··· Document segment

Studio album by Harold Mabern
- Released: 1998
- Recorded: August 20–21, 1996
- Studio: Avatar, New York City
- Genre: Jazz
- Label: DIW
- Producer: James Williams, Kazunori Sugiyama

= Mabern's Grooveyard =

Mabern's Grooveyard is an album by pianist Harold Mabern. It was recorded in 1996 and released by DIW Records two years later.

==Recording and music==
The album was recorded on August 20 and 21, 1996, at Avatar Studios in New York. It was produced by James Williams and Kazunori Sugiyama. The personnel are Harold Mabern (piano), Christian McBride (bass), and Tony Reedus (drums).

······

**What you should do**
Transcribe the passage of the Mabern's Grooveyard text, everything from "Studio album by" down to "Tony Reedus (drums).".

··· Entries shown

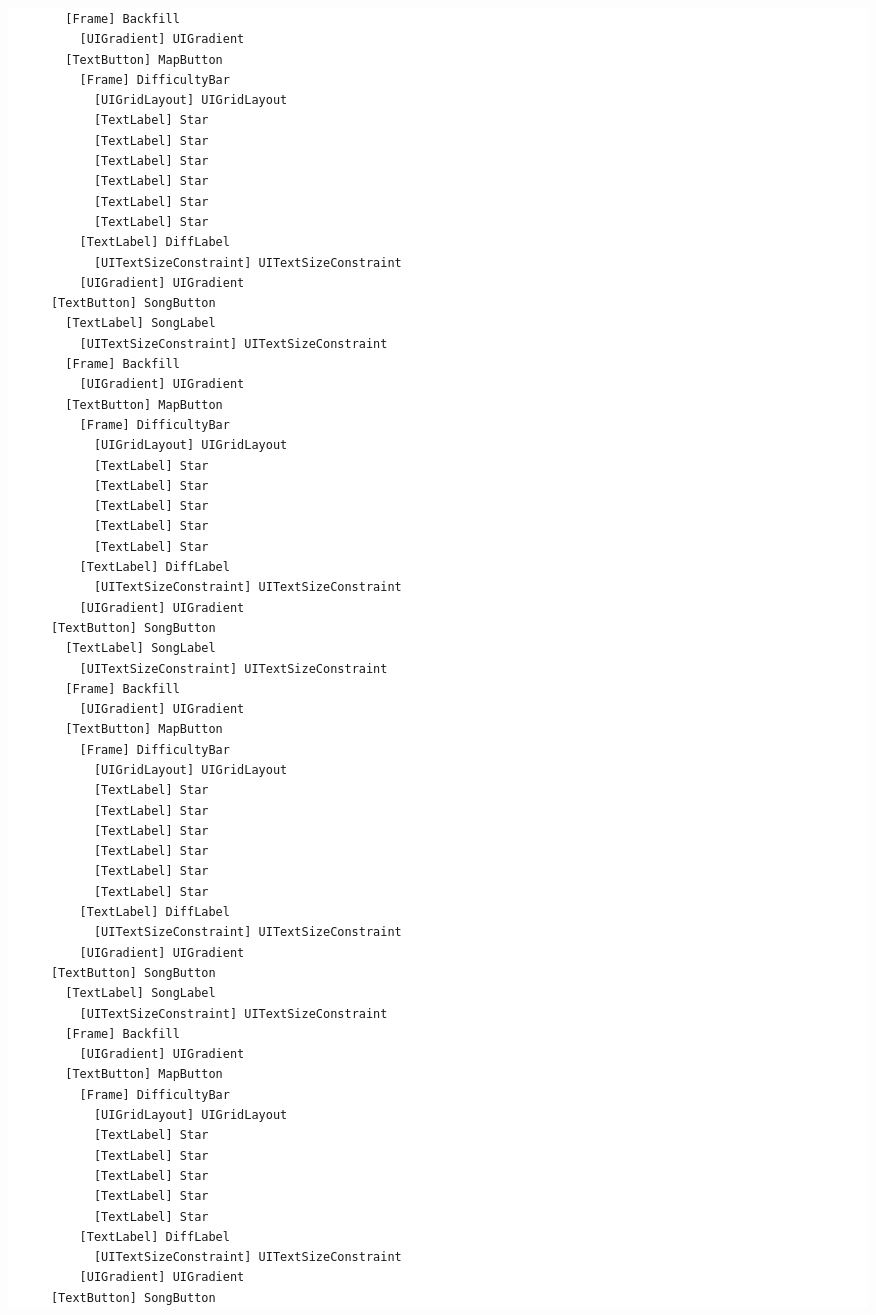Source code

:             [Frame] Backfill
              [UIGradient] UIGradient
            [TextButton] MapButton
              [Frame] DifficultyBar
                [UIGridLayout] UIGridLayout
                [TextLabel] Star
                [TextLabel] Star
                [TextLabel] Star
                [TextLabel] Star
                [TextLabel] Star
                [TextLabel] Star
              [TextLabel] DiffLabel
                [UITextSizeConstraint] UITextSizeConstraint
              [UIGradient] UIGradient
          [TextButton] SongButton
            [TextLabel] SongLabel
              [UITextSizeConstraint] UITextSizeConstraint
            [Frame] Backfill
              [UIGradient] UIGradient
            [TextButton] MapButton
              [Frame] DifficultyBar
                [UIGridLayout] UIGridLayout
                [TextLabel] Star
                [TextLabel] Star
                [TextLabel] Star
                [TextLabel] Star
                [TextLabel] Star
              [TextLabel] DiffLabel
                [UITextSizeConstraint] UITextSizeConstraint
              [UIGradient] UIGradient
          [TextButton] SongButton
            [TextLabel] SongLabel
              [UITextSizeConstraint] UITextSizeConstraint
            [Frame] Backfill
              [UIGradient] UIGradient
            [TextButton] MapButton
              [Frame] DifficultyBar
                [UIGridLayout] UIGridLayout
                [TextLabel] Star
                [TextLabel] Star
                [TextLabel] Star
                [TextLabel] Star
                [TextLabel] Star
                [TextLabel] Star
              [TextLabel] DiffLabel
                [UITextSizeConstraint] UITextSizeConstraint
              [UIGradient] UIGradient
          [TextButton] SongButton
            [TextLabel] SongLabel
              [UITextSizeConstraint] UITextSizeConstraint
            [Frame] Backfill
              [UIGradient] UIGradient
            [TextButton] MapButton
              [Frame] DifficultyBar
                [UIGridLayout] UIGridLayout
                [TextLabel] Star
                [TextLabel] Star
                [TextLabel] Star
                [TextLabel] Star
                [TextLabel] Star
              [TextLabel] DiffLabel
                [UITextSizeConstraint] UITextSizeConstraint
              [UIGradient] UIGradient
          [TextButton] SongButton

······
··· Entries shown

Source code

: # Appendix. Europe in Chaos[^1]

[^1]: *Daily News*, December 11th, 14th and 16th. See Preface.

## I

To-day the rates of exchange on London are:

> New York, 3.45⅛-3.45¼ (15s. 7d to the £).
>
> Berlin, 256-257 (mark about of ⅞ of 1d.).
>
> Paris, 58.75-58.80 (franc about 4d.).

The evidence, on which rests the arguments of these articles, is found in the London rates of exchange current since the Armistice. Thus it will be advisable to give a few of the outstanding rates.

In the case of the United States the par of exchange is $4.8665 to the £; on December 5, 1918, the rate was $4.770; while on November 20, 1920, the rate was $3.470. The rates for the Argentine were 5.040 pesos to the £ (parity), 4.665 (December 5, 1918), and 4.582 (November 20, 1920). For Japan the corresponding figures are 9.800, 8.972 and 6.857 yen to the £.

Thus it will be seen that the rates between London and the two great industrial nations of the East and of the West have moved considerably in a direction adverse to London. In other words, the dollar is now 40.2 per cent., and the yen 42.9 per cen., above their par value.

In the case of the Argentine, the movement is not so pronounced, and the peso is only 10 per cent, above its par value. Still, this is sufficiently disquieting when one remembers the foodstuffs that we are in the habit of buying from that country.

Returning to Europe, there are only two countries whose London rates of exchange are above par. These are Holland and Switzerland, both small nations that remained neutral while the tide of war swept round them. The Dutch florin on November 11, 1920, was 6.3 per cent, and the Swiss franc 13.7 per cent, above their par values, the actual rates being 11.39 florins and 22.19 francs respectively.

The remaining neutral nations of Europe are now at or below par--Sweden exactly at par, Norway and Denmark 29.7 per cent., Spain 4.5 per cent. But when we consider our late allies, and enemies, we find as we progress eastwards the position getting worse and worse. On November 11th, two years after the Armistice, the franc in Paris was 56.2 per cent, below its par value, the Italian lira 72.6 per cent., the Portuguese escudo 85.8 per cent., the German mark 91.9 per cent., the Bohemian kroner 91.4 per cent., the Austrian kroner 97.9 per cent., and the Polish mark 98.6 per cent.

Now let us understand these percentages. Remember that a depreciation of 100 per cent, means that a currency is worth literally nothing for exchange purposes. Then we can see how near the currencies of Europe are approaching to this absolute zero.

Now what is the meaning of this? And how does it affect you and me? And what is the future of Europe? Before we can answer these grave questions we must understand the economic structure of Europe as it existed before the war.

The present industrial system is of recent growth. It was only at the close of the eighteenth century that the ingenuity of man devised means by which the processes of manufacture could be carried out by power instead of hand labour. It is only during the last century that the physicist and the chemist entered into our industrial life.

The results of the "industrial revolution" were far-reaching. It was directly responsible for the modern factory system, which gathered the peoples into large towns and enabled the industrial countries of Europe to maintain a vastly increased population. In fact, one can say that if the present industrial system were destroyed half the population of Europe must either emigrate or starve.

······

**Written answer**
Studio album by Harold Mabern
- Released: 1998
- Recorded: August 20–21, 1996
- Studio: Avatar, New York City
- Genre: Jazz
- Label: DIW
- Producer: James Williams, Kazunori Sugiyama

= Mabern's Grooveyard =

Mabern's Grooveyard is an album by pianist Harold Mabern. It was recorded in 1996 and released by DIW Records two years later.

==Recording and music==
The album was recorded on August 20 and 21, 1996, at Avatar Studios in New York. It was produced by James Williams and Kazunori Sugiyama. The personnel are Harold Mabern (piano), Christian McBride (bass), and Tony Reedus (drums).